The Bonferroni correction is appropriate when a single false positive in a set of tests would be a problem. It is mainly useful when there are a fairly small number of multiple comparisons and you're looking for one or two that might be significant. However, if you have a large number of multiple comparisons and you're looking for many that might be significant, the Bonferroni correction may lead to a very high rate of false negatives. For example, let's say you're comparing the expression level of \(20,000\) genes between liver cancer tissue and normal liver tissue. Based on previous studies, you are hoping to find dozens or hundreds of genes with different expression levels. If you use the Bonferroni correction, a \(P\) value would have to be less than \(0.05/20000=0.0000025\) to be significant. Only genes with huge differences in expression will have a \(P\) value that low, and could miss out on a lot of important differences just because you wanted to be sure that your results did not include a single false negative.

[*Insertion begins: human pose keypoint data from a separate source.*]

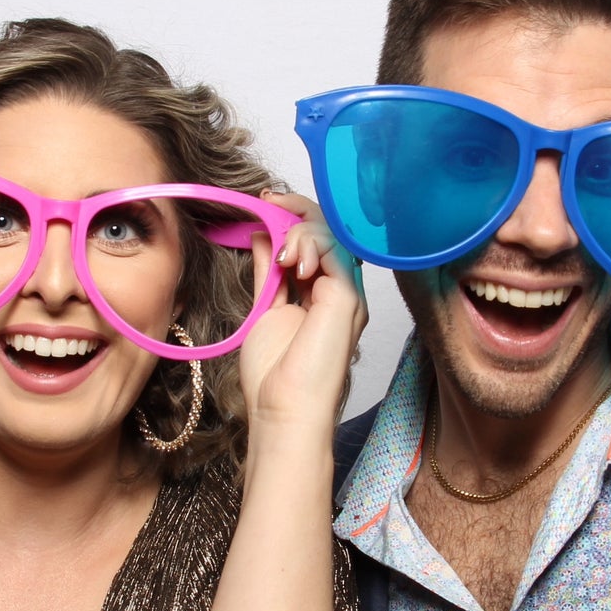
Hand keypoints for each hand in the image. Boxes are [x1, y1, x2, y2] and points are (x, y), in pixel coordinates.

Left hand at [237, 191, 366, 436]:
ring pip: (335, 235)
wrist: (282, 409)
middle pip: (330, 231)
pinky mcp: (348, 298)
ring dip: (300, 230)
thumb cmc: (274, 375)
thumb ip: (267, 272)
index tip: (265, 203)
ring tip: (279, 254)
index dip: (294, 216)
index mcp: (322, 294)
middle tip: (269, 201)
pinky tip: (288, 260)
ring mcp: (348, 294)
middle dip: (298, 209)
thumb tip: (262, 234)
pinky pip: (336, 250)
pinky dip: (310, 243)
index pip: (318, 239)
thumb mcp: (265, 308)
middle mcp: (340, 291)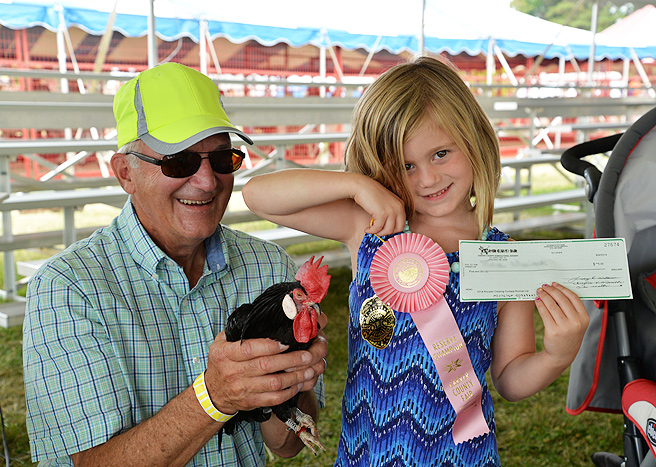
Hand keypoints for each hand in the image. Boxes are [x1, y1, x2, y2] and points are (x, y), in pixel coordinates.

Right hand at [203, 333, 324, 414]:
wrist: (214, 393)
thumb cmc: (222, 362)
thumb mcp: (221, 343)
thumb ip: (239, 331)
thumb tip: (264, 318)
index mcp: (224, 354)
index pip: (248, 349)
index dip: (269, 345)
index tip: (286, 342)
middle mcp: (232, 372)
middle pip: (265, 366)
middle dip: (290, 360)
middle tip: (307, 355)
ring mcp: (242, 389)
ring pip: (274, 384)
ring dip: (295, 377)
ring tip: (310, 369)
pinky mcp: (250, 402)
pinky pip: (274, 398)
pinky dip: (290, 391)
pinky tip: (299, 383)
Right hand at [355, 178, 405, 236]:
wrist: (362, 186)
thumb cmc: (371, 194)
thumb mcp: (386, 202)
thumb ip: (390, 212)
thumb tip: (389, 228)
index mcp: (400, 204)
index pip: (402, 223)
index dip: (393, 229)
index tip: (384, 230)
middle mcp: (398, 207)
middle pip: (398, 228)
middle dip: (387, 232)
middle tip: (378, 231)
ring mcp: (391, 211)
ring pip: (388, 230)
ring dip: (379, 232)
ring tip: (372, 230)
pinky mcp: (382, 214)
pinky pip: (378, 228)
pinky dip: (372, 231)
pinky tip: (367, 229)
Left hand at [535, 282, 589, 367]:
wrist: (562, 354)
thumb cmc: (569, 335)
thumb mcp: (577, 323)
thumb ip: (572, 309)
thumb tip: (557, 291)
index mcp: (584, 318)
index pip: (574, 298)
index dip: (563, 289)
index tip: (555, 284)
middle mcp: (576, 322)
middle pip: (562, 300)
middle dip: (551, 291)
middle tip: (544, 286)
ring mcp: (565, 327)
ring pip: (552, 306)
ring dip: (544, 296)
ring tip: (539, 292)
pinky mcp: (553, 331)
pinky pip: (545, 313)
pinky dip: (540, 305)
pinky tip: (537, 301)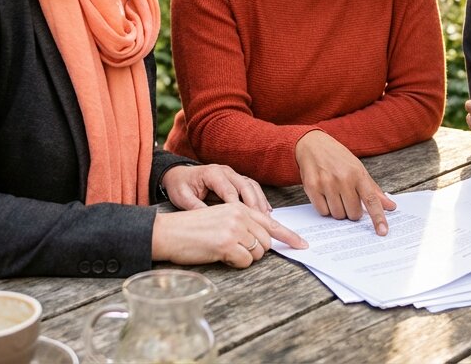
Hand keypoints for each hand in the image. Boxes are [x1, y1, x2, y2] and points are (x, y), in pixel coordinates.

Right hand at [151, 202, 307, 267]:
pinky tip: (220, 256)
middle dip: (255, 252)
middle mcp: (239, 215)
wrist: (168, 232)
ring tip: (223, 251)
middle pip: (266, 242)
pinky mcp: (226, 243)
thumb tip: (262, 242)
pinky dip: (235, 264)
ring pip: (257, 254)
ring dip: (243, 258)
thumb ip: (242, 224)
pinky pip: (244, 262)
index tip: (302, 245)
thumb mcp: (220, 218)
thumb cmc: (192, 229)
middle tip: (234, 251)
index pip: (271, 223)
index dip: (289, 236)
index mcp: (239, 207)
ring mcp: (234, 228)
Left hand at [161, 163, 271, 212]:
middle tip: (260, 221)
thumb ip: (195, 207)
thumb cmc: (181, 185)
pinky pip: (252, 188)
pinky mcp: (237, 181)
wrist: (179, 175)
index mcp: (212, 173)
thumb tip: (209, 221)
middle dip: (254, 204)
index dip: (236, 205)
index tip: (242, 221)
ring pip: (252, 186)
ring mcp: (233, 175)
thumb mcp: (182, 197)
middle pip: (245, 186)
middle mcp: (226, 171)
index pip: (228, 190)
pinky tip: (266, 213)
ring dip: (260, 202)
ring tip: (266, 219)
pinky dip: (260, 200)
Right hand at [294, 130, 394, 235]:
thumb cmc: (338, 158)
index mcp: (358, 174)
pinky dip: (325, 208)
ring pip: (338, 215)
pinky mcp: (312, 187)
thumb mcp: (358, 169)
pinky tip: (325, 195)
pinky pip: (323, 212)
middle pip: (353, 213)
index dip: (378, 217)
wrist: (313, 144)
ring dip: (338, 210)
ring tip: (335, 194)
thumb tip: (390, 206)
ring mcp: (326, 183)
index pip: (371, 200)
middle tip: (347, 198)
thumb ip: (373, 190)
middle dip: (352, 211)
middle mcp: (343, 178)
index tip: (382, 231)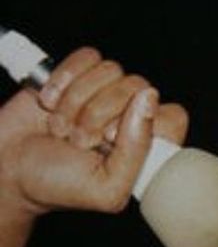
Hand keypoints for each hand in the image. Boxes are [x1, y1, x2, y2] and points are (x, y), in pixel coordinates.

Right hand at [0, 46, 188, 222]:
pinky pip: (87, 57)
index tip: (111, 141)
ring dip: (77, 101)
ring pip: (111, 71)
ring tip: (61, 128)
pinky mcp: (79, 75)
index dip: (143, 124)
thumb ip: (136, 153)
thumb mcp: (105, 188)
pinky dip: (64, 78)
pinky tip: (50, 102)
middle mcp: (130, 119)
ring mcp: (105, 94)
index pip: (172, 117)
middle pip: (138, 88)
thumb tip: (150, 100)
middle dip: (99, 115)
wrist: (7, 168)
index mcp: (145, 149)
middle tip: (78, 141)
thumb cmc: (56, 185)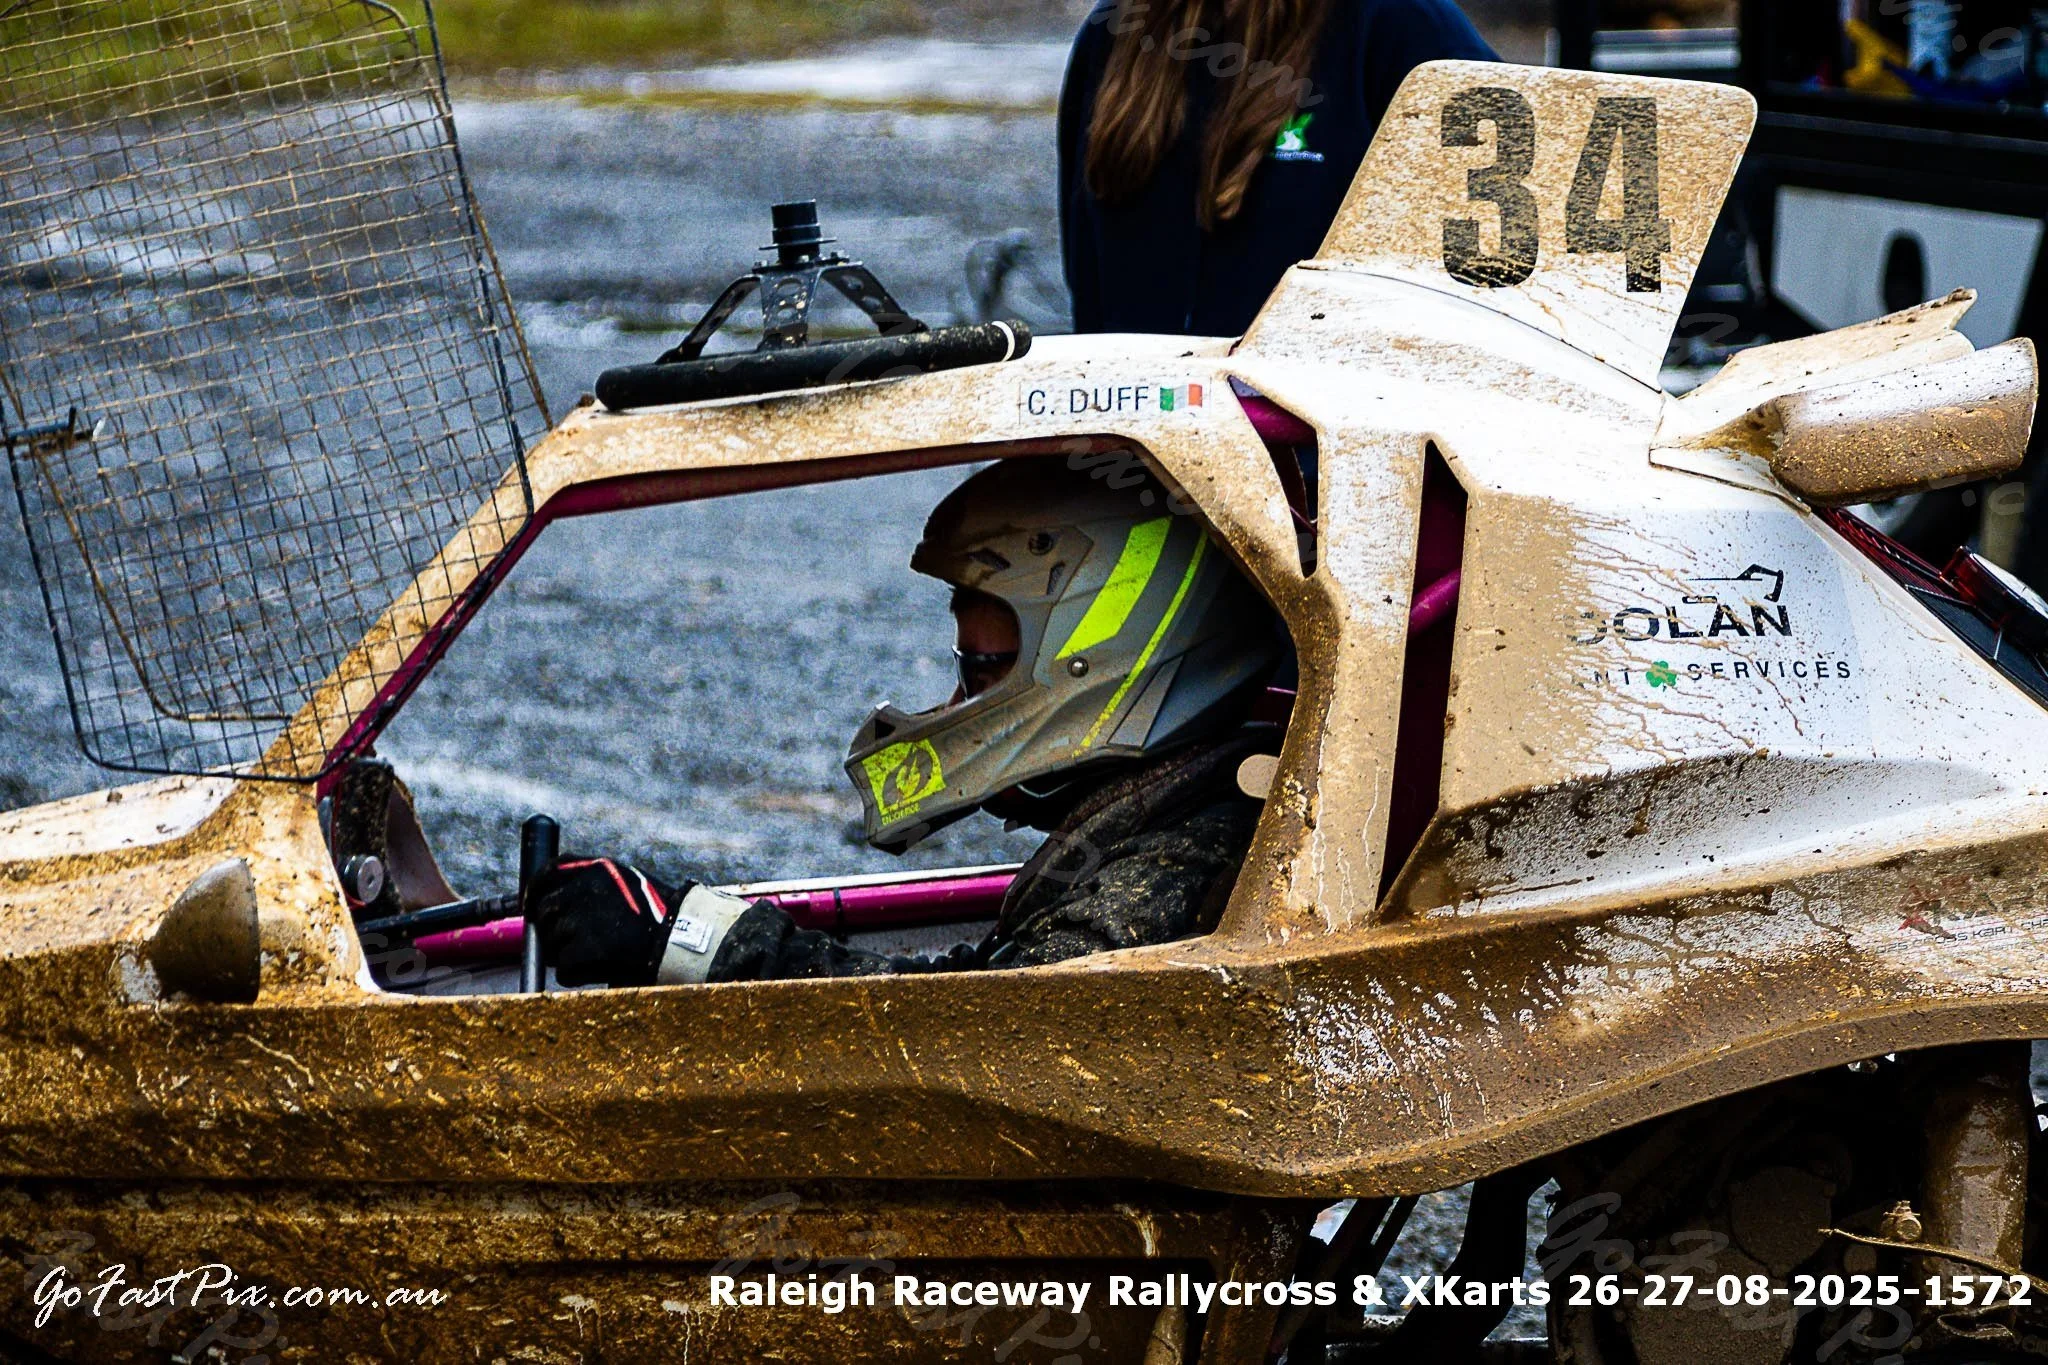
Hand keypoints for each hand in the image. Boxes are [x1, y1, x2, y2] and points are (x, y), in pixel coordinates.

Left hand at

An important issue with the Bonferroni correction is deciding what a "family" of statistical tests is. García-Arenzana et al. (2014) tested \(25\) dietary variables, so are these tests one "family," making the critical \(P\) value \(0.05/25\)? But they also measured \(13\) non-dietary variables such as age, education, and socioeconomic status; should they be included in the family of tests, making the critical \(P\) value \(0.05/38\)? And what if in 2015, García-Arenzana et al. write another paper in which they compare \(30\) dietary variables between breast cancer and non-breast cancer patients; should they include those in their family of tests, and go back and reanalyze the data in their 2014 paper using a critical \(P\) value of \(0.05/55\)? There is no firm rule on this; you'll have to use your judgment, based on just how bad a false positive would be. Obviously, you should make this decision before you look at the results, otherwise it would be too easy to subconsciously rationalize a family size that gives you the results you want.
Assumption
The Bonferroni correction assumes that the individual tests are independent of each other, as when you are comparing sample A vs. sample B, C vs. D, E vs. F, etc. If you are comparing sample A vs. sample B, A vs. C, A vs. D, etc., the comparisons are not independent; if A is higher than B, there's a good chance that A will be higher than C as well.
References
- García-Arenzana, N., E.M. Navarrete-Muñoz, V. Lope, P. Moreo, S. Laso-Pablos, N. Ascunce, F. Casanova-Gómez, C. Sánchez-Contador, C. Santamariña, N. Aragonés, B.P. Gómez, J. Vioque, and M. Pollán. 2014. Calorie intake, olive oil consumption and mammographic density among Spanish women. International journal of cancer 134: 1916-1925.
- Benjamini, Y., and Y. Hochberg. 1995. Controlling the false discovery rate: a practical and powerful approach to multiple testing. Journal of the Royal Statistical Society B 57: 289-300.
- Reiner, A., D. Yekutieli and Y. Benjamini. 2003. Identifying differentially expressed genes using false discovery rate controlling procedures. Bioinformatics 19: 368-375.
- Simes, R.J. 1986. An improved Bonferroni procedure for multiple tests of significance. Biometrika 73: 751-754.